(SUPPLIED MATERIAL begins)

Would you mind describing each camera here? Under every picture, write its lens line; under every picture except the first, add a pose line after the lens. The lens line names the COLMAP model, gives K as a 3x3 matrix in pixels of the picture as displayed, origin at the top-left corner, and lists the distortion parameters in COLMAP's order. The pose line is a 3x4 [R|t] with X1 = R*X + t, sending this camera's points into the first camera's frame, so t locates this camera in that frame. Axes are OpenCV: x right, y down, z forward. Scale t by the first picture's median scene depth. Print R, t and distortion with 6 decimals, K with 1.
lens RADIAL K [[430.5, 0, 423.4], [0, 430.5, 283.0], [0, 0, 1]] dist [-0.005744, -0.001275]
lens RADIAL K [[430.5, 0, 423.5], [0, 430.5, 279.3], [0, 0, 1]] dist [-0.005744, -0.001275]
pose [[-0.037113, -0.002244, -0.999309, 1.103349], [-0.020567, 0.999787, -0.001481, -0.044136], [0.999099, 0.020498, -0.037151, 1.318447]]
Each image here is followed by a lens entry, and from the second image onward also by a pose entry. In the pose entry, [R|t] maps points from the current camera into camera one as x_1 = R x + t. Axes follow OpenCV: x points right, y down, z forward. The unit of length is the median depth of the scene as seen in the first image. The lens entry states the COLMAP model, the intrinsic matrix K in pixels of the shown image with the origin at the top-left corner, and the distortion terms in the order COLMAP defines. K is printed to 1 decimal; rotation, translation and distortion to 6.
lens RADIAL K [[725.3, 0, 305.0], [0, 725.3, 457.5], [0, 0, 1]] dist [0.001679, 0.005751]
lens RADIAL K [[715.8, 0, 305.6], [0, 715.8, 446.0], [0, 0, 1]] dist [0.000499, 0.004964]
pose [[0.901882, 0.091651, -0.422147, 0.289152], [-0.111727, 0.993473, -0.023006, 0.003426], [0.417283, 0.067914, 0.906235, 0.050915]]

(SUPPLIED MATERIAL ends)

Copy out the whole listing exactly.

Would you mind describing each camera here? Under every picture, write its lens line; under every picture except the first, add a pose line after the lens. The lens line names the COLMAP model, gives K as a 3x3 matrix in pixels of the picture as displayed, origin at the top-left corner, and lists the distortion parameters in COLMAP's order. The pose line is a 3x4 [R|t] with X1 = R*X + t, sending this camera's points into the first camera's frame, so t locates this camera in that frame. Axes are OpenCV: x right, y down, z forward. Scale t by the first picture's median scene depth. Print R, t and distortion with 6 decimals, K with 1.
lens RADIAL K [[430.5, 0, 423.4], [0, 430.5, 283.0], [0, 0, 1]] dist [-0.005744, -0.001275]
lens RADIAL K [[430.5, 0, 423.5], [0, 430.5, 279.3], [0, 0, 1]] dist [-0.005744, -0.001275]
pose [[-0.037113, -0.002244, -0.999309, 1.103349], [-0.020567, 0.999787, -0.001481, -0.044136], [0.999099, 0.020498, -0.037151, 1.318447]]
Each image here is followed by a lens entry, and from the second image onward also by a pose entry. In the pose entry, [R|t] maps points from the current camera into camera one as x_1 = R x + t. Axes follow OpenCV: x points right, y down, z forward. The unit of length is the median depth of the scene as seen in the first image. The lens entry states the COLMAP model, the intrinsic matrix K in pixels of the shown image with the origin at the top-left corner, and the distortion terms in the order COLMAP defines. K is printed to 1 decimal; rotation, translation and distortion to 6.
lens RADIAL K [[725.3, 0, 305.0], [0, 725.3, 457.5], [0, 0, 1]] dist [0.001679, 0.005751]
lens RADIAL K [[715.8, 0, 305.6], [0, 715.8, 446.0], [0, 0, 1]] dist [0.000499, 0.004964]
pose [[0.901882, 0.091651, -0.422147, 0.289152], [-0.111727, 0.993473, -0.023006, 0.003426], [0.417283, 0.067914, 0.906235, 0.050915]]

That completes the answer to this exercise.